In de psychologie is ook uitgebreid empirisch materiaal verzameld over de mismatch tussen de ontwikkelingsfasen van verschillende aspecten van perceptie, geheugen, denken, vaardigheden, niet alleen in de vroege stadia, maar ook in de late ontogenese. Studies hebben aangetoond dat heterochronie in mentale ontwikkeling in twee richtingen wordt uitgevoerd: door de heterogeniteit in de passagesnelheden van verschillende fasen door verschillende systemen te vergroten en door de ontwikkelingssnelheid van het hele systeem als geheel te compliceren (versnellen of vertragen). De temporele structuur van mentale ontwikkeling fungeert dus als een manifestatie van de interne ontwikkeling van de psyche.

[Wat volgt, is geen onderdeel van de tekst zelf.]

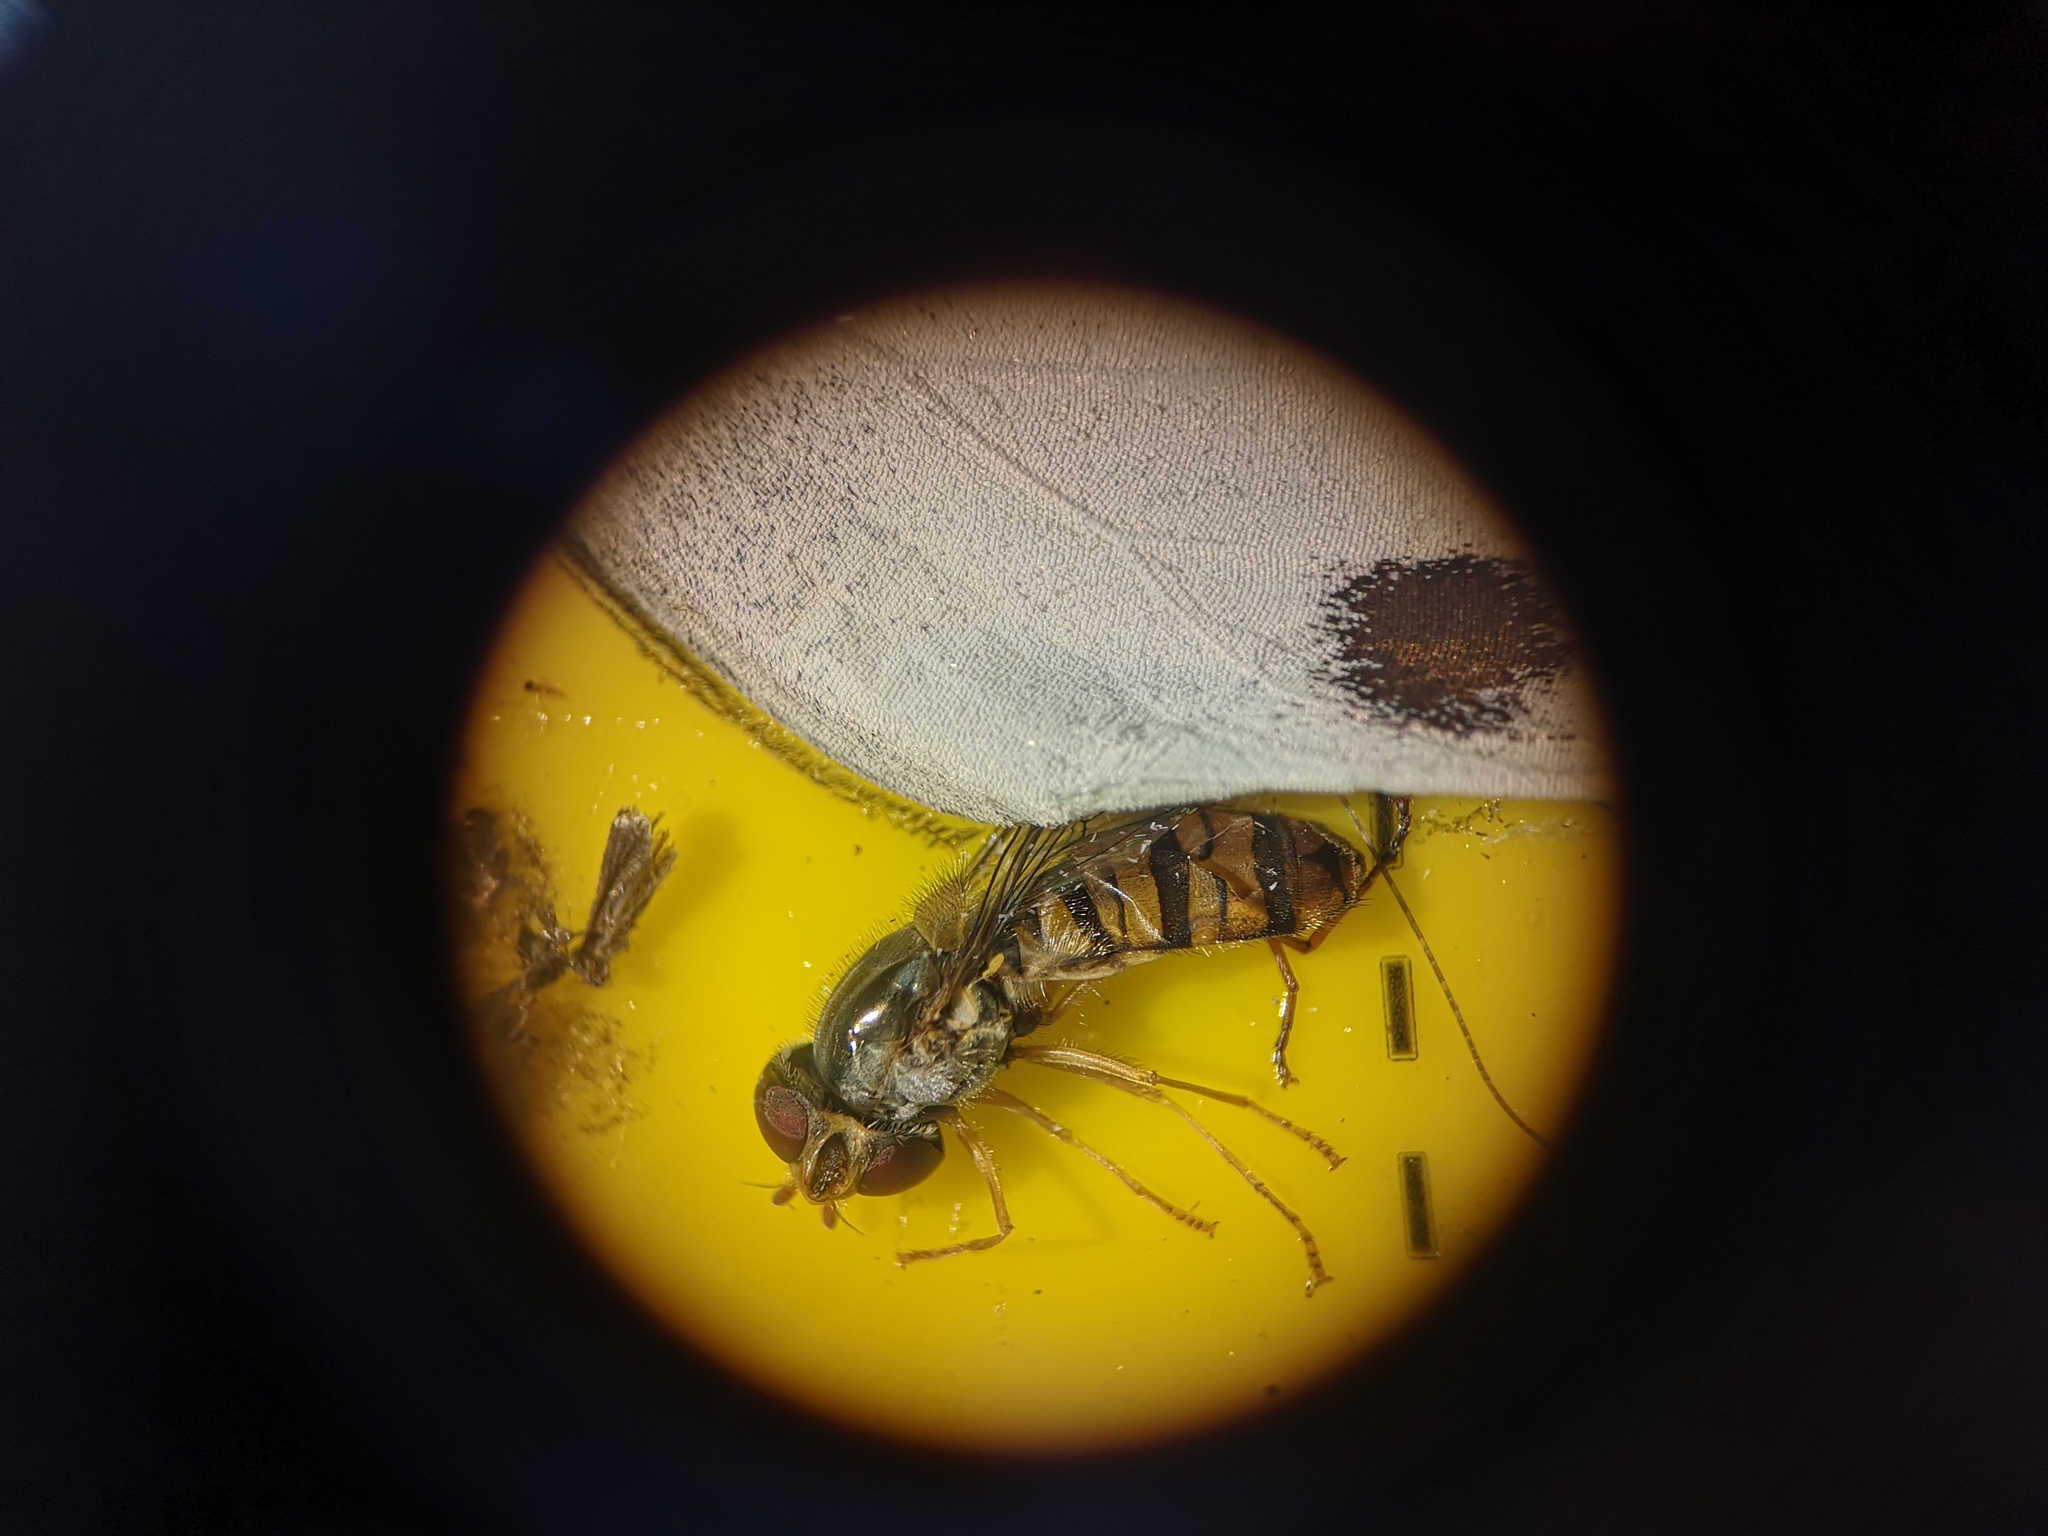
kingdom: Animalia
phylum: Arthropoda
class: Insecta
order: Diptera
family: Syrphidae
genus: Episyrphus
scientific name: Episyrphus balteatus
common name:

De theoretische ontwikkelingen van B.G. Ananiev en zijn studenten werden bevestigd door de resultaten van talrijke experimentele onderzoeken op het gebied van psychofysiologie, ontwikkelingspsychologie, medische psychologie en onderwijspsychologie.

Er werd gevonden dat de inconsistentie van de temporele structuur van persoonlijkheidsontwikkeling de interne inconsistentie van de menselijke ontogenetische evolutie versterkt. De studie van micro- en macrochronologische kenmerken maakt het mogelijk om kwalitatieve neoplasmata, drijvende krachten en temporele parameters in de mentale ontwikkeling van een persoon te identificeren. De studie van de temporele structuren van persoonlijkheidsontwikkeling is van bijzonder belang bij de studie van mentale dysontogenese.